1.16      The Lost Innocents report recognised that while some former child migrants have prospered in this country, have successful relationships with partners and children and never lost contact with family, many others are not in this position. The report illustrated the consequences of emotional deprivation and abuse in childhood, and the struggle such children face as adults to cope and contribute and to live fruitful and constructive lives.

1.17      The Committee detailed that the cost, both human and economic, of treating our children as described in the report is great. Equally grave, was that the damage done is passed on to subsequent generations.

1.18      Many of the submissions received by the Committee contained the most appalling stories of abuse and torment. The evidence received by the Committee overwhelmingly emphasised the dark, negative side of child migration—the brutality of life in some institutions where abuse and assault, both physical and sexual, was a daily occurrence and where hardship, hard work and indifferent care was the norm. Living such negative experiences led some child migrants into a life of family and relationship breakdown and domestic violence, of crime and violence, and of substance abuse.

1.19      The child migration scheme is now universally recognised as having been fundamentally flawed with tragic consequences. Many of the sending and receiving agencies now recognise that the effects of the Scheme were profoundly damaging to many of the children involved and that they now share a continuing moral responsibility to the well-being of the former migrant children affected by their experience in the agencies’ care.

1.20      The Committee acknowledged in Lost Innocents that child migration is a very emotive issue and that there is a diversity of strongly held views by individuals and groups. While the Committee was mindful that there were positive outcomes for many children from the child migration schemes, the overwhelming evidence of abuse and assault outlined in submissions and earlier reports remained the primary focus. The fundamental imperative for former child migrants of the recognition and acknowledgment of their past experience was constantly emphasised in evidence to the Committee.
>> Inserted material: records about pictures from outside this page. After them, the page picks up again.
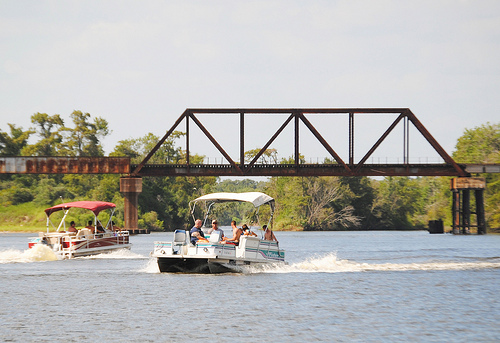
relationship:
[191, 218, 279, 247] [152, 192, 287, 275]
passengers on a pontoon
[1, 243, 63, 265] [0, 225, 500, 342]
wake in water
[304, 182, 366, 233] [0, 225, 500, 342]
tree in river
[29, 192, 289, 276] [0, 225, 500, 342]
boating in water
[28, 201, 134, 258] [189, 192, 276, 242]
boat has canopy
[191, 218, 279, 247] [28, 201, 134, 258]
men on boat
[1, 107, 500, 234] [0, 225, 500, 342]
bridge above water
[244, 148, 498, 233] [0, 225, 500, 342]
island in water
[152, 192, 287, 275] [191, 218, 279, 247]
pontoon full of men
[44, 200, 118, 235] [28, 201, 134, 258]
canopy on pontoon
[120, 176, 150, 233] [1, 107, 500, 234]
pillar on bridge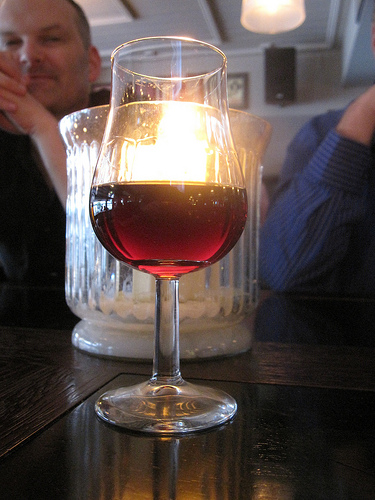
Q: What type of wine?
A: Red.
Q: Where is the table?
A: Under glass.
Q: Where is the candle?
A: Behind glass.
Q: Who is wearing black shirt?
A: Man on left.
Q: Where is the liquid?
A: Wine glass.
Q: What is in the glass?
A: Wine.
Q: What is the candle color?
A: White.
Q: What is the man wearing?
A: Blue shirt.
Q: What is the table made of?
A: Stained wood.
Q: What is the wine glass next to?
A: Candle.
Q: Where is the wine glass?
A: Top of table.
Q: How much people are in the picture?
A: Two.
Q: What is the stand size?
A: Tall.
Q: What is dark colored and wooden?
A: The table.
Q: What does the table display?
A: A reflection.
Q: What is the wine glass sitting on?
A: The table.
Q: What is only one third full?
A: The glass.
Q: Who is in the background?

1.21      Loss of identity, a sense of belonging and the loneliness of being far from home affected all child migrants. Thus, even though the report contains recommendations directed to the support of the most damaged former child migrants, there are many other recommendations such as those dealing with identity through access to records, family tracing, travel and reunion that will assist all former child migrants, their families and descendants who wish to access such information and services.

1.22      During the child migrant inquiry, the Committee also received submissions from Australian-born children who had been in institutional care; many of whom had lived in the same institutions as the child migrants. Whilst they were not removed from their country and culture, many suffered the same abuse and deprivations as child migrants in these and other institutions. Calls were made in evidence that a further inquiry should be conducted into these Australian-born children.

Forgotten Australians

1.23      In March 2003 the Committee duly received the reference on the Australians who experienced institutional or out-of-home care as children. The report Forgotten Australians was tabled in August 2004 after an extensive inquiry.

1.24      The Committee received hundreds of graphic and disturbing accounts about the treatment and care experienced by children in out-of-home care. Like the child migrants before them, many care leavers showed immense courage in putting intensely personal life stories on the public record. Their stories outlined a litany of emotional, physical and sexual abuse, and often criminal physical and sexual assault. Their stories also told of neglect, humiliation and deprivation of food, education and healthcare. Such abuse and assault was widespread across institutions, across States and across the government, religious and other care providers.

1.25      But the overwhelming response as to treatment in care, even among those that made positive comments, was the lack of love, affection and nurturing that was never provided to young children at critical times during their emotional development.

1.26      The Committee concluded that upwards of, and possibly more than, 500 000 Australians experienced care in an orphanage, Home or other form of out-of-home care during the last century. However, it is now considered that this figure may be an underestimate. As many of these people have had a family it is highly likely that every Australian either was, is related to, works with or knows someone who experienced childhood in an institution or out-of-home care environment.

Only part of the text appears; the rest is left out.